"Ekonomi programının yansımaları ve enflasyon hedeflerine" ilişkin soru üzerine Yılmaz, "Geçen yıl mayıs ayında yüzde 75,5 olan yıllık enflasyon oranı, bu yılın mayıs ayı itibarıyla yüzde 35,4'e düştü. Bu uyguladığımız Orta Vadeli Program'ın başarılı sonuçlar verdiğini açık bir şekilde gösteriyor. Önümüzdeki 6 aylık dönemde de bu eğilimin devam etmesini bekliyoruz ve yıl sonu itibarıyla artık 20'li rakamları konuşacak Türkiye enflasyonda." yanıtını verdi.

Yılmaz, hangi göstergeye bakılırsa bakılsın Türkiye ekonomisinin istikrarını artırdığını, sağlıklı bir büyüme yapısını geliştirdiğini ve her geçen yıl hedeflerine daha fazla yaklaştığını vurguladı.

"Reel sektör bu ülkenin üretim gücü"

Para politikasının yanı sıra arz yönlü politikalarla da enflasyonu düşürmeyi hedeflediklerini belirten Yılmaz, gıda üretimini artırmaya yönelik yoğun bir gayret gösterdiklerini, akıllı tarım uygulamaları, daha iyi bir destekleme sistemi, sulama yatırımlarının artırılması ve DAP, GAP gibi bölgesel kalkınma programlarının desteklenmesi gibi çok boyutlu çalışmalar yürüttüklerini söyledi.

Hizmet enflasyonunu kırmak için sosyal konut projelerine önem verdiklerini dile getiren Yılmaz, daha satın alınabilir, iyi tasarlanmış, fonksiyonel, enerji verimliliği yüksek ve afetlere karşı dirençli konutlar üretmek istediklerini ifade etti.

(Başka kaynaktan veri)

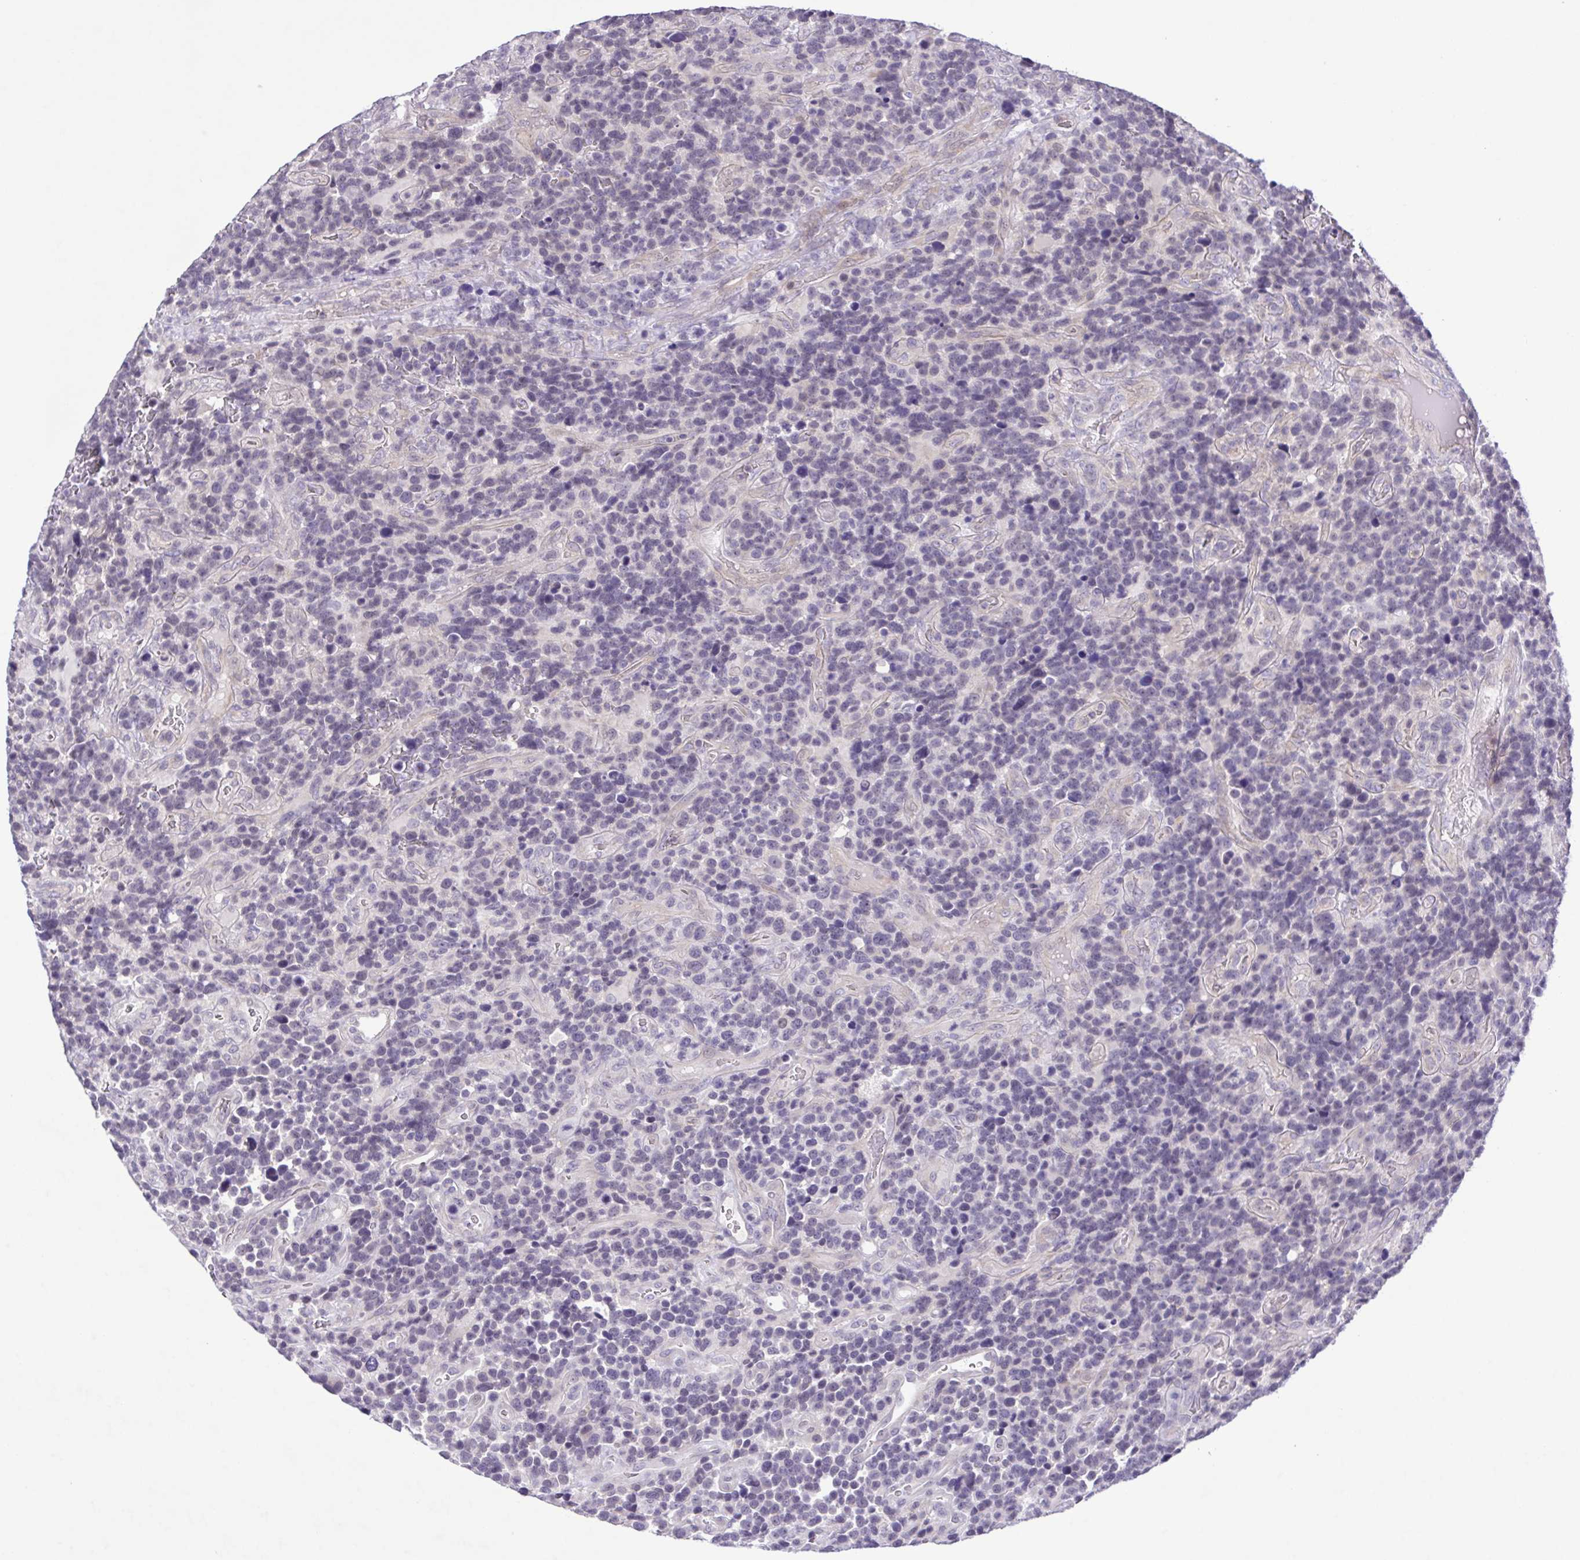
{"staining": {"intensity": "negative", "quantity": "none", "location": "none"}, "tissue": "glioma", "cell_type": "Tumor cells", "image_type": "cancer", "snomed": [{"axis": "morphology", "description": "Glioma, malignant, High grade"}, {"axis": "topography", "description": "Brain"}], "caption": "IHC photomicrograph of human glioma stained for a protein (brown), which displays no positivity in tumor cells.", "gene": "IL1RN", "patient": {"sex": "male", "age": 33}}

Yılmaz, arzı artırarak kiraların da düşmesine katkı sağlanacağının altını çizdi.

Ekonomi programının ana çerçevesini, istikametini bozmadığı sürece selektif olarak birtakım hassas sektörlere, kesimlere dönük politikalar izlediklerini vurgulayan Yılmaz, "Reel sektör bu ülkenin üretim gücü, çok kıymetli ve onların taleplerini, beklentilerini programımızın ana çerçevesini bozmamak kaydıyla selektif tedbirlerle çözüyoruz. Bundan sonra da yeri geldikçe yine bu tür desteklerimiz, programlarımız devam edecektir." diye konuştu.

"Türkiye'nin lehine olacak stratejiler geliştiriyoruz"

Yılmaz, dünyada içe kapanmanın arttığı, ticaret rekabetinin yoğunlaştığı, korumacı eğilimlerin yükseldiği bir dönemin yaşandığını, bu dönemin kendine özgü belirsizlikler getirdiğini belirterek, bu süreci yakından takip ettiklerini, bu süreçte fırsatların da tehditlerin de bulunduğunu kaydetti.

ABD Başkanı Donald Trump'ın tarifelere yönelik açıklamalarının ardından dünya büyümesine ilişkin beklentilerin aşağıya yönlü revize edildiğini anımsatan Yılmaz, sözlerini şöyle sürdürdü:

"Emtia fiyatları düştü. Çünkü daha az ihtiyaç olacak diye bakıldı dünya piyasalarında. Emtia fiyatları düştü, petrol ve diğer emtia... Biz de bunları ithal eden bir ülke olarak bundan istifade edeceğiz örneğin. Avrupa yarın Amerika'yla iyi, kötü uyumlu bir yaklaşım sergilerse Çin'e karşı örneğin, Avrupa'yla gümrük birliği olan bir ülke olarak bu bizim lehimize bir sonuç doğurur. Ama diğer taraftan tehditler de var tabii. Çin, Amerikan pazarı kapandığı zaman diğer pazarlara daha agresif bir şekilde girebilir. Bu da bizim pazarlarımızda rekabet ortamını olumsuz etkileyebilir. Yani artılarıyla eksileriyle bu süreci çok yakından takip ediyoruz ve Türkiye'nin lehine olacak stratejiler geliştiriyoruz."